The Law provides that public offer intermediaries, stock exchanges, products exchanges, general fund administrators and single portfolio administrators supervised by the Commission must mandatorily self-regulate in order to ensure the implementation of good practices in terms of corporate governance, business ethics, transparency and fair competition. In this respect, the entities forced to self-regulate have two options: (i) issue their own regulations and conduct codes, which must be filed before the Commission by June 14, 2018; or (ii) take part in the Committee of Financial Self-Regulation (the “Committee”). Entities that choose to participate in the Committee must report their decision to the Commission by March 16, 2018, through the Online Information Remittance System (SEIL).

The Law provides that the Committee’s objectives will be: (i) to issue the regulations necessary to reach the aforementioned goals and ensure compliance; (ii) to establish and certify the compliance of standards of technical and ethical adequacy of the securities market players; (iii) to resolve the differences or claims that are presented between its members or between members and their clients; and (iv) to promote the protection of investors. The Committee shall be managed by a board comprised of five independent directors chosen by the members of the Committee through a designated sub-committee and shall be financially independent. As to its members, the Committee shall be composed of not only the entities that are required to self-regulate and choose to be part of it, but also, by any entity of the financial market that voluntarily chooses to participate in the Committee. Voluntary participants will also have until March 16, 2018, to file a request before the Commission to join. Finally, entities such as trade associations, securities deposit and custody companies and administrators of compensation and liquidation systems of financial instruments and others, may also join, in compliance with the terms and conditions provided by the Committee.

The regulation of the Committee shall be established through an internal rule (the “Internal Regulation”), which, along with other matters, shall regulate the form, amount and proportion of the contributions that the members of the Committee must make annually. The Committee shall issue the regulations deemed necessary to achieve the objective of self-regulation, and once approved by the board of the Committee, these regulations will be mandatory for all of its members. The Committee will have the authority to supervise and review the transactions made through the exchanges, undertake periodical audits of its members, impose sanctions through fines or other measures, and report breaches that comprise a felony to the Commission. All of these functions will be monitored by the Internal Regulation. The Committee may also grant certifications of adequacy and sufficiency of knowledge to participants of the securities market that by legal or regulatory provisions are required to obtain them, and also to those that voluntarily chose to obtain the certifications.

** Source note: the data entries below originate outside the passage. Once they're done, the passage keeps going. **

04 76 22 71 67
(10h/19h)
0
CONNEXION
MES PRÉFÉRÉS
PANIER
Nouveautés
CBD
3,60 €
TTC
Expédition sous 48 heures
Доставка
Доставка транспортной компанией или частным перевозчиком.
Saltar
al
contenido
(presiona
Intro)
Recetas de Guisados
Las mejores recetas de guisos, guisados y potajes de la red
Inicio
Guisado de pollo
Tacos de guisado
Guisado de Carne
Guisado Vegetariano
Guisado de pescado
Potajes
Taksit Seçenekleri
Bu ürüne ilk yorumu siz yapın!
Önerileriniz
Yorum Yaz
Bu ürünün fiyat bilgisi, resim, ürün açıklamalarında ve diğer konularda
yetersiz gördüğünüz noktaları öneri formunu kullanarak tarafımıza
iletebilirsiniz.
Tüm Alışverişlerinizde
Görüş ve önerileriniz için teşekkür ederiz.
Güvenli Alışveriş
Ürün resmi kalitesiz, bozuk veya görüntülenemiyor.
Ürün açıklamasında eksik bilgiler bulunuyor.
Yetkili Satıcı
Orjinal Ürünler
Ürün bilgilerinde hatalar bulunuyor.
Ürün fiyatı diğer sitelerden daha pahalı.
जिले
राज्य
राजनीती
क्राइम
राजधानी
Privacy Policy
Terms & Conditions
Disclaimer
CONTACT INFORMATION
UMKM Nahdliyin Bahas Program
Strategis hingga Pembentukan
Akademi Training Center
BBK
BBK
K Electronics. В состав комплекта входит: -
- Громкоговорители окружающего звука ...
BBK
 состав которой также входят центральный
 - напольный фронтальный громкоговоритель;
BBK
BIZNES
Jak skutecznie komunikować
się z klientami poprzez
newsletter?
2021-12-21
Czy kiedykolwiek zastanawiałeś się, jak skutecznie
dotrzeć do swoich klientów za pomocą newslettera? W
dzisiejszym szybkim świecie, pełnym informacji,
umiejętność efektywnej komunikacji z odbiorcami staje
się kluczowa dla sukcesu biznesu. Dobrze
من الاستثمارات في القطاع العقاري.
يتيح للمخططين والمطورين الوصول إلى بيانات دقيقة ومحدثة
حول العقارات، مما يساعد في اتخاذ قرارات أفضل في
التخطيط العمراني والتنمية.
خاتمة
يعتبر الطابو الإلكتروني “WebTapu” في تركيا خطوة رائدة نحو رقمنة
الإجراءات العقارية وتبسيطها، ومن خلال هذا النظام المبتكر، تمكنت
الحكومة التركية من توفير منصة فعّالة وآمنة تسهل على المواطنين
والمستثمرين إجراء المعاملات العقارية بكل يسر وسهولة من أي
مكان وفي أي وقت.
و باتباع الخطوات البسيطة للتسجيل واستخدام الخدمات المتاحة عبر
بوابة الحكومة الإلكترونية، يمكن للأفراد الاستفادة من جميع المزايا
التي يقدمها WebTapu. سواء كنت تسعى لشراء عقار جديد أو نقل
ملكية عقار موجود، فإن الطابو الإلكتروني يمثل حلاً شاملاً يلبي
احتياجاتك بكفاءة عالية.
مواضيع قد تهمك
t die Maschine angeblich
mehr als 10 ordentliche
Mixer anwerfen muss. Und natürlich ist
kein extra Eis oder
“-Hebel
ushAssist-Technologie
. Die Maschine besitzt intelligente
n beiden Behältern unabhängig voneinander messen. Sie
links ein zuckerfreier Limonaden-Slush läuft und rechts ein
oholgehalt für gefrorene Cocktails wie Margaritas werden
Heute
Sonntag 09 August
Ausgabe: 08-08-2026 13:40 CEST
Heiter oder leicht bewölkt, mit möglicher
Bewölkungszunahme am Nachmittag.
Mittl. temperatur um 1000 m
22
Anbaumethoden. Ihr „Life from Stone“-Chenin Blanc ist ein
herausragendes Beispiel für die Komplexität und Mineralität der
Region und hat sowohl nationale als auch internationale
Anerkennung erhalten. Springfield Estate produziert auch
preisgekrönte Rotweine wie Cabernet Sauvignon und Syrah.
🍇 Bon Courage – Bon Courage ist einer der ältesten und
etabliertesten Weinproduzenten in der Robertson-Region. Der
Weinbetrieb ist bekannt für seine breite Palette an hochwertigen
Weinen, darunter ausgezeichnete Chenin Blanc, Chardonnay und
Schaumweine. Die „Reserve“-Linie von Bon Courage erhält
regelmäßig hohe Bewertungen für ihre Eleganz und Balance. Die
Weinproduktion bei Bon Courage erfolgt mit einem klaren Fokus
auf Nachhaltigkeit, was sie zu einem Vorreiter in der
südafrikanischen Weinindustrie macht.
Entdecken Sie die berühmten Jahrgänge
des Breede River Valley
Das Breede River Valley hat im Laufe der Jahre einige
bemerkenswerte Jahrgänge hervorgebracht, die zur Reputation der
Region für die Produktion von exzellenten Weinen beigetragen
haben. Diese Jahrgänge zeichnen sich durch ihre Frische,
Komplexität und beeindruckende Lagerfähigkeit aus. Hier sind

Alternatively, the entities forced to self-regulate may issue their own regulations and codes of conduct, which ought to be approved by the Commission. In this respect, the Commission has issued an invitation for public comment on a project that regulates the minimum content and structure of codes of conduct, making them easier to compare. According to the regulatory project, the codes must be structured around the following areas: (i) relationships with clients, including norms of treatment, commercialization, publicity, confidentiality, the delivery of information and client service; (ii) relationships with third parties, including norms that promote fair competition, the sustainability of the institution and the integrity of the securities market (preventing frauds, market abuses and other breaches); and (iii) relationships within the entity, including corporate governance regulations, prevention and management of conflicts of interest, prevention of internal frauds, observance of the code of conduct and sanctions for violations.